BEGIN Source text

Compressing unix disks

Chris Torek chris at trantor.umd.edu
Sun Mar 13 14:09:55 AEST 1988


In article <20574 at bu-cs.BU.EDU> bzs at bu-cs.BU.EDU (Barry Shein) writes:
>[note that all of this only applies to 4.2BSD derived systems]
>>... My boss maintains that 10% of the AVAILABLE blocks must be kept free.
>>... I think that the system's already got the space it needs.
>>Dave Glowacki       daveg at pwcs.StPaul.GOV     ...!amdahl!ems!pwcs!daveg

>You're right, the boss is wrong, you can have your 10% back, the
>enforced 10% should cover it.

Agreed.

>... whenever you are asked an operating systems question, always
>begin with the phrase "Well, it depends..."

Or, `no and yes' (see _The_Lord_of_the_Rings_, Chapter 3: Three Is
Company, very near the end of the chapter).

END Source text
BEGIN Dataset rows

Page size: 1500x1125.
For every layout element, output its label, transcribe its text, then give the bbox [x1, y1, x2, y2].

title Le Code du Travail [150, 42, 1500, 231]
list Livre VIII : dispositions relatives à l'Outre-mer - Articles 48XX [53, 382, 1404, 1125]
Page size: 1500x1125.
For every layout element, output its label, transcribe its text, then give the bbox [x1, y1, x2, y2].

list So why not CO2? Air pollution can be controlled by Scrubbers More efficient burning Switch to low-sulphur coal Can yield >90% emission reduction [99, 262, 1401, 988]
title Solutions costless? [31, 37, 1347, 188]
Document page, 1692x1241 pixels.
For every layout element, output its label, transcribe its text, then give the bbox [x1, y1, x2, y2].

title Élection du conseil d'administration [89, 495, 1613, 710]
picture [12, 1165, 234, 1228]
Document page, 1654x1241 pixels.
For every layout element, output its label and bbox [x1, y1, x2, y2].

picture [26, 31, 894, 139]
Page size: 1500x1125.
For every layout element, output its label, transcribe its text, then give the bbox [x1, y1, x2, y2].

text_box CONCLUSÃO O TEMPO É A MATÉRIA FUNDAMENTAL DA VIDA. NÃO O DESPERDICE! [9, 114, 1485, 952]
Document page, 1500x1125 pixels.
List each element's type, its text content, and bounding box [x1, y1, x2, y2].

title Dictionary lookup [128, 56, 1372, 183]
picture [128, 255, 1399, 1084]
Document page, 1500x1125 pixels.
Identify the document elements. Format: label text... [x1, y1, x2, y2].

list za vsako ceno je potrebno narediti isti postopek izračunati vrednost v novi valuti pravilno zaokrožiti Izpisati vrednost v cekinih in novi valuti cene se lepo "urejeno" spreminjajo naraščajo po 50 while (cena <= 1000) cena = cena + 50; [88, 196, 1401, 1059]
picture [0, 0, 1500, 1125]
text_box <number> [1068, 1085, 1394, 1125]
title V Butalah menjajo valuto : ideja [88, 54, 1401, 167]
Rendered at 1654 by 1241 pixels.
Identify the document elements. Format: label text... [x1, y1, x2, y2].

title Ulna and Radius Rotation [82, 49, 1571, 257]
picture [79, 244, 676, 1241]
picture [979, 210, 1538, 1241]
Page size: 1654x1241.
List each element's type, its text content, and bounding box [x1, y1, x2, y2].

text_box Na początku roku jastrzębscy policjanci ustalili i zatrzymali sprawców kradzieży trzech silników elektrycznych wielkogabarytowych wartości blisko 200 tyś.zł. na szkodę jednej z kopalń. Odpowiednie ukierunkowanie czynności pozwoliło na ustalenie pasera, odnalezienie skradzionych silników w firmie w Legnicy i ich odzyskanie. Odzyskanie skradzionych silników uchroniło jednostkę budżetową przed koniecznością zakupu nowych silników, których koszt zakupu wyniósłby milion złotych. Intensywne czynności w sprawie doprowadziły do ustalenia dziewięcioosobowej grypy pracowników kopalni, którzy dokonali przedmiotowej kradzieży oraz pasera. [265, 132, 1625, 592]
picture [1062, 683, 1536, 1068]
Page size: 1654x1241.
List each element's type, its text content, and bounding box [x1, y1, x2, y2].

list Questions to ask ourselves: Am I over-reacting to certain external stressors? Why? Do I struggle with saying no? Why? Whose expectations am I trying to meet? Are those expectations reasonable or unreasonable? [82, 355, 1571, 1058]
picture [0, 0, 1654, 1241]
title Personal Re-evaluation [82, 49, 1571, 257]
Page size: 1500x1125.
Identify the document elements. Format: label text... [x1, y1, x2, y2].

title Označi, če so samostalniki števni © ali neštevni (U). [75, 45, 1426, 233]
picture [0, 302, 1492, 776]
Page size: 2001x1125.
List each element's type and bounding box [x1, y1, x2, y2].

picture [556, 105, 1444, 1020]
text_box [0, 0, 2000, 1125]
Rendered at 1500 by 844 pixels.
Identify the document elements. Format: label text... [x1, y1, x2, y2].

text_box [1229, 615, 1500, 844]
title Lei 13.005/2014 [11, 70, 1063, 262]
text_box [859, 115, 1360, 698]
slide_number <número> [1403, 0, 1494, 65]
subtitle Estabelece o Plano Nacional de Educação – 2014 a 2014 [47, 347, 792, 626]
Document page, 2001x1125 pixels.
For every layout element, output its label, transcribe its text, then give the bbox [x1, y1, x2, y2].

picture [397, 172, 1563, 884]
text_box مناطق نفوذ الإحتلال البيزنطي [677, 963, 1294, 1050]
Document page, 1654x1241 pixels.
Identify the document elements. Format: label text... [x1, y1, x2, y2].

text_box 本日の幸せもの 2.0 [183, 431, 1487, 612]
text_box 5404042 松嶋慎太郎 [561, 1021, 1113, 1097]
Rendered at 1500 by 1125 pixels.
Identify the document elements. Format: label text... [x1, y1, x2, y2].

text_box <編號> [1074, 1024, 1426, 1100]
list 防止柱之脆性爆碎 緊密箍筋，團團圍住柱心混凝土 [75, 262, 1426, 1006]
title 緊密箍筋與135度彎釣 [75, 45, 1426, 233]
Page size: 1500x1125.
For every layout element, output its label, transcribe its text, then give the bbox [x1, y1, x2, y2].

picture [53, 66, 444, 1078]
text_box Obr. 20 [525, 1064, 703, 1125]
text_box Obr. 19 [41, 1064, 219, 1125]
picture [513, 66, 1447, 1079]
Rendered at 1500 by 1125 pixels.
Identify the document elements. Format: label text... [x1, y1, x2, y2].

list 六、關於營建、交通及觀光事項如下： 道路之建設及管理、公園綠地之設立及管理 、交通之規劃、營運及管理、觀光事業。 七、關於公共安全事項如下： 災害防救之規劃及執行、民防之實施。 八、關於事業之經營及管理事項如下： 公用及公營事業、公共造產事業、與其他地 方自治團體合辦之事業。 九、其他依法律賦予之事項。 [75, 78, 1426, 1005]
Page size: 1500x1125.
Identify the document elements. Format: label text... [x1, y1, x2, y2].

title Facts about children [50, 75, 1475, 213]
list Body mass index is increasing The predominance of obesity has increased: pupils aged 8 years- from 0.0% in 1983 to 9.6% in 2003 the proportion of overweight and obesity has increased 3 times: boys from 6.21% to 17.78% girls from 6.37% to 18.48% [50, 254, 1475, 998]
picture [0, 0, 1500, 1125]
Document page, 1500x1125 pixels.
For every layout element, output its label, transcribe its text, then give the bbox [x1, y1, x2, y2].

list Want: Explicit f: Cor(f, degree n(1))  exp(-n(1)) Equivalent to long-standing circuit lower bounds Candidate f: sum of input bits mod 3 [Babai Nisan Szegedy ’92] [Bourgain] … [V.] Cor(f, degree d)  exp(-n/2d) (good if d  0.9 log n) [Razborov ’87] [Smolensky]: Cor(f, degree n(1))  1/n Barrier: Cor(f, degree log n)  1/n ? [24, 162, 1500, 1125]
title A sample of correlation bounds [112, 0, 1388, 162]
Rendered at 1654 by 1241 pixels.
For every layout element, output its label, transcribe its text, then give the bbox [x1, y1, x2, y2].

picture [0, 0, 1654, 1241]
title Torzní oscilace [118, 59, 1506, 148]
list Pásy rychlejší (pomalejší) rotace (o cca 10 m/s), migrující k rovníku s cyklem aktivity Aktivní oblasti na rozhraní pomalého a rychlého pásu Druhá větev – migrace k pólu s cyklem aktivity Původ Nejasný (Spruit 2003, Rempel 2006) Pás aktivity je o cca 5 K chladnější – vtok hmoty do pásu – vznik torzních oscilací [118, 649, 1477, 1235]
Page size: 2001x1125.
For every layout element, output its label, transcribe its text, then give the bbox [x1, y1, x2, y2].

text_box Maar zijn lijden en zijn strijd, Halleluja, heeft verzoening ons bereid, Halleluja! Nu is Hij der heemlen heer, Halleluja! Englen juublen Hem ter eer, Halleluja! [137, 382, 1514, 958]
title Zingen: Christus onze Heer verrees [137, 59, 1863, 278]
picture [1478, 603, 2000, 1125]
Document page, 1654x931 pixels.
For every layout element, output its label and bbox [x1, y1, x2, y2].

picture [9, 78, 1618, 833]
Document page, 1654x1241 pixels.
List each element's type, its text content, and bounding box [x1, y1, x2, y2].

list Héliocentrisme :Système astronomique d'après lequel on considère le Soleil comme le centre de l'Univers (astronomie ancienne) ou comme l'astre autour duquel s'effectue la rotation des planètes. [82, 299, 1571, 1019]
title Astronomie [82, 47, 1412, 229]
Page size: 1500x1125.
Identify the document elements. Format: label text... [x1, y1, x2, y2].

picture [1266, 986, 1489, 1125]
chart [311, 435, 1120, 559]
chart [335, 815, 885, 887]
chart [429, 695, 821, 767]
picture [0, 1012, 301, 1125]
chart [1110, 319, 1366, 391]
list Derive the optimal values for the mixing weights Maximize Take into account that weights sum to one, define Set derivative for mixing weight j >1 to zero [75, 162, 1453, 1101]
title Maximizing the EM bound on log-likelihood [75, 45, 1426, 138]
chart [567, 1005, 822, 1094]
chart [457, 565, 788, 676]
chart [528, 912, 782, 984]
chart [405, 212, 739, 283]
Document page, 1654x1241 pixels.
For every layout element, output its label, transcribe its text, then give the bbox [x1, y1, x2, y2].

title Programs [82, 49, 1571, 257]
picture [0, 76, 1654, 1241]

END Dataset rows

**Set task A:**
Answer these questions from the post on compressing Unix disks, one answer per line, marked the same way:
(i) What share of the available blocks does the boss maintain must be kept free?
(ii) To which systems does the bracketed note say all of this applies?
(iii) Which chapter of _The_Lord_of_the_Rings_ does the reply cite for `no and yes'?
**Set task B:** Reproduce the stretch of the post on compressing Unix disks from "Compressing unix disks" through "should cover it." word for word.

**Output A:**
(i) 10%
(ii) Only 4.2BSD derived systems
(iii) Chapter 3: Three Is Company (very near the end of the chapter)

**Output B:**
Compressing unix disks

Chris Torek chris at trantor.umd.edu
Sun Mar 13 14:09:55 AEST 1988


In article <20574 at bu-cs.BU.EDU> bzs at bu-cs.BU.EDU (Barry Shein) writes:
>[note that all of this only applies to 4.2BSD derived systems]
>>... My boss maintains that 10% of the AVAILABLE blocks must be kept free.
>>... I think that the system's already got the space it needs.
>>Dave Glowacki       daveg at pwcs.StPaul.GOV     ...!amdahl!ems!pwcs!daveg

>You're right, the boss is wrong, you can have your 10% back, the
>enforced 10% should cover it.